**Extrait à lire:**
+ + + + +

Orphée, Aristophane, Bias, Journel naît le 6 août 1896 à Allenay (Somme – 80), fils d’Edmond, Léopold, Albert, Journel, 31 ans, limeur en cuivre, conseiller municipal, et de Marie-Céline, Pascaline, Delettre, son épouse, 28 ans, native de Béthencourt-sur-Mer, serrurière (les témoins sont un mouleur en cuivre et un « ouvrier en vis ». Aujourd’hui (2011), il existe encore sur la commune deux usines de décolletage : fabrication de vis, de boulons à partir de barres métalliques.

Lors du recensement de 1911 à Allenay, Orphée, 15 ans, est tourneur en cuivre chez Cagé. Son frère Argus, 21 ans, est mouleur en cuivre chez Morel. La mère n’apparaît plus au foyer, rue Saint-Ault. À 16 ans, Orphée est membre de la Société sportive d’Allenay, dans l’équipe de « balle au tambour » (?).

+ + + + +

**Documents fournis:**
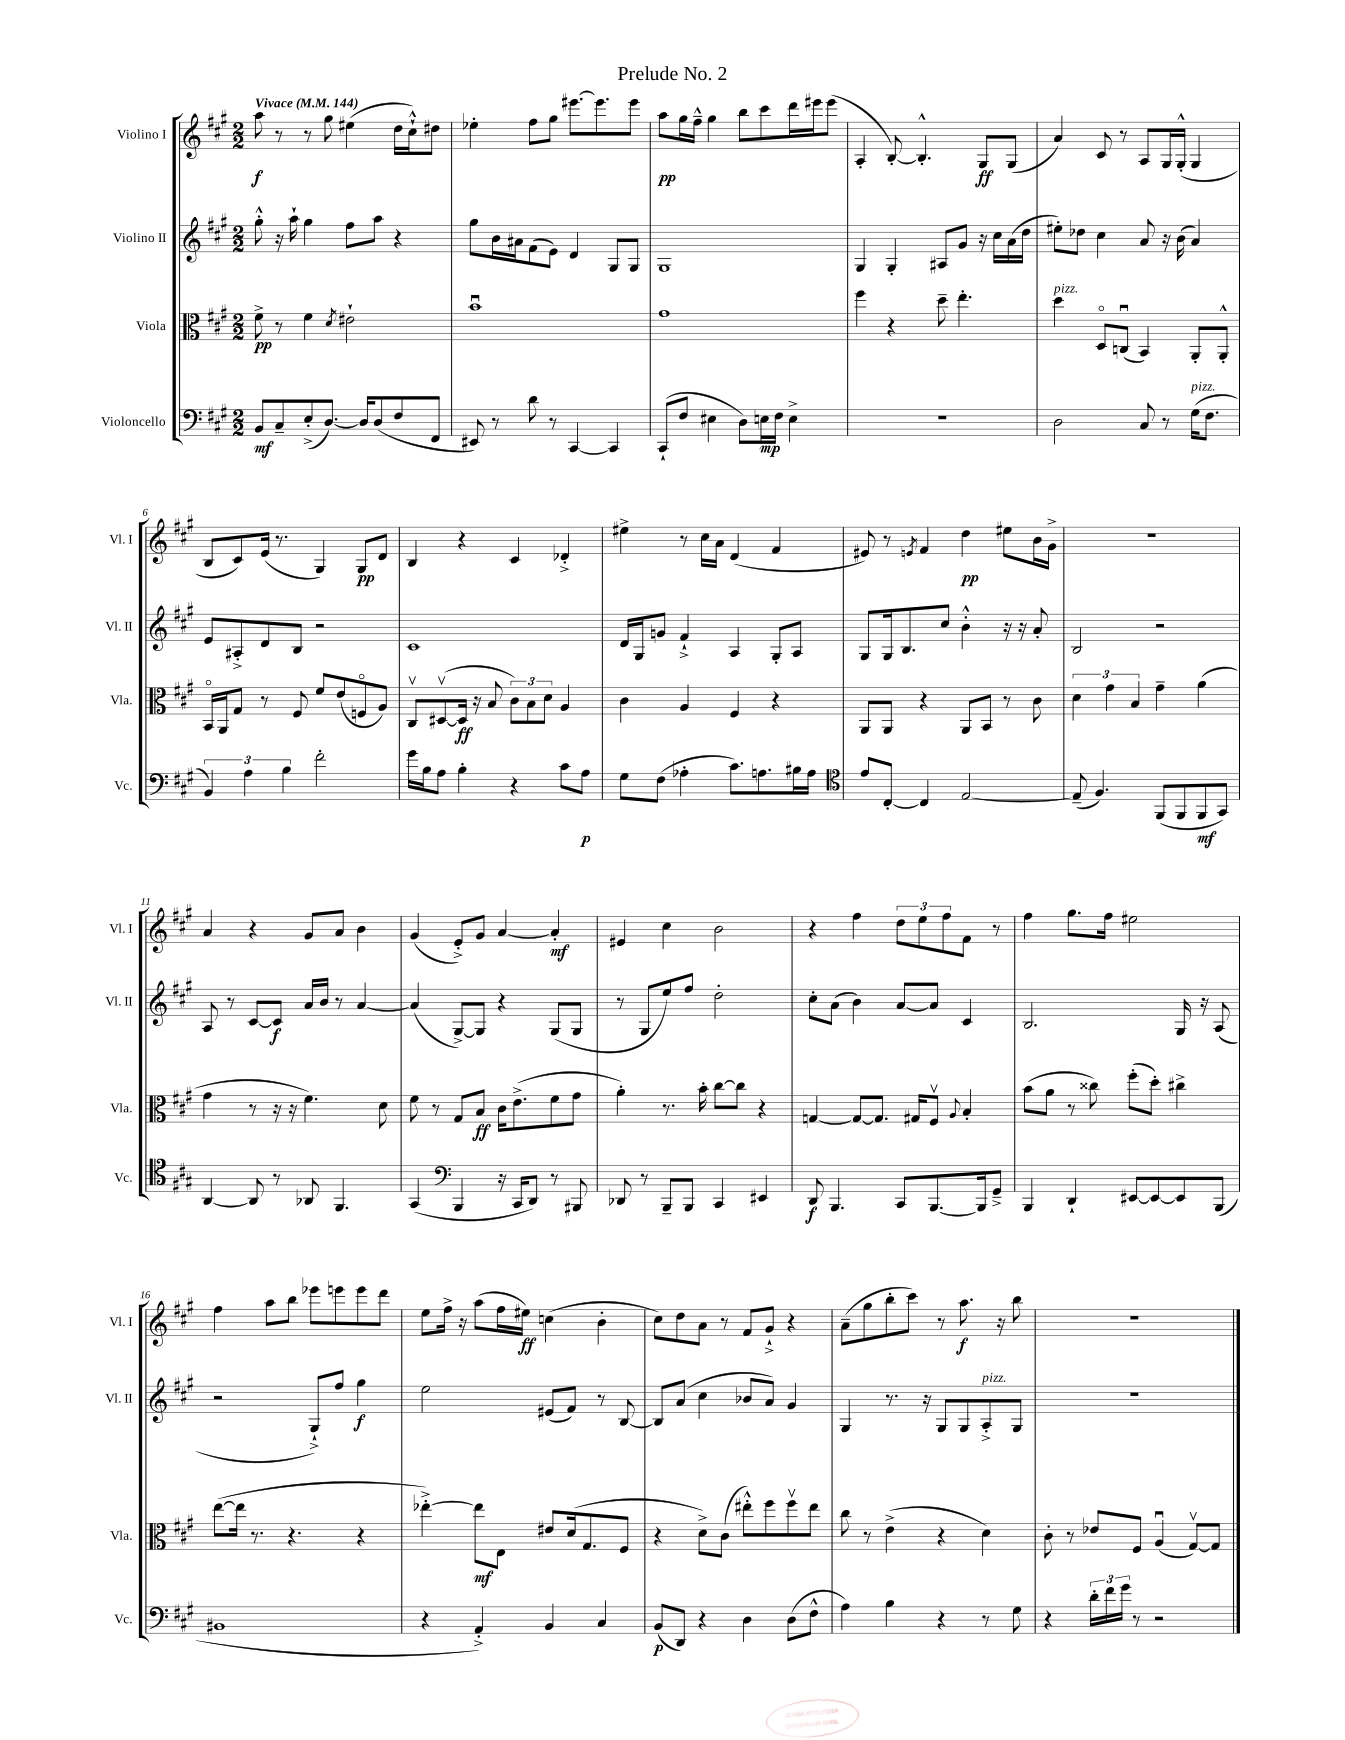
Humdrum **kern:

+ + + + +

Recopiez mot pour mot le passage de l'extrait sur Orphée Journel situé entre « Orphée, Aristophane, Bias, Journel » et « de barres métalliques. », ces deux bornes incluses.

**Réponse rédigée:**
Orphée, Aristophane, Bias, Journel naît le 6 août 1896 à Allenay (Somme – 80), fils d’Edmond, Léopold, Albert, Journel, 31 ans, limeur en cuivre, conseiller municipal, et de Marie-Céline, Pascaline, Delettre, son épouse, 28 ans, native de Béthencourt-sur-Mer, serrurière (les témoins sont un mouleur en cuivre et un « ouvrier en vis ». Aujourd’hui (2011), il existe encore sur la commune deux usines de décolletage : fabrication de vis, de boulons à partir de barres métalliques.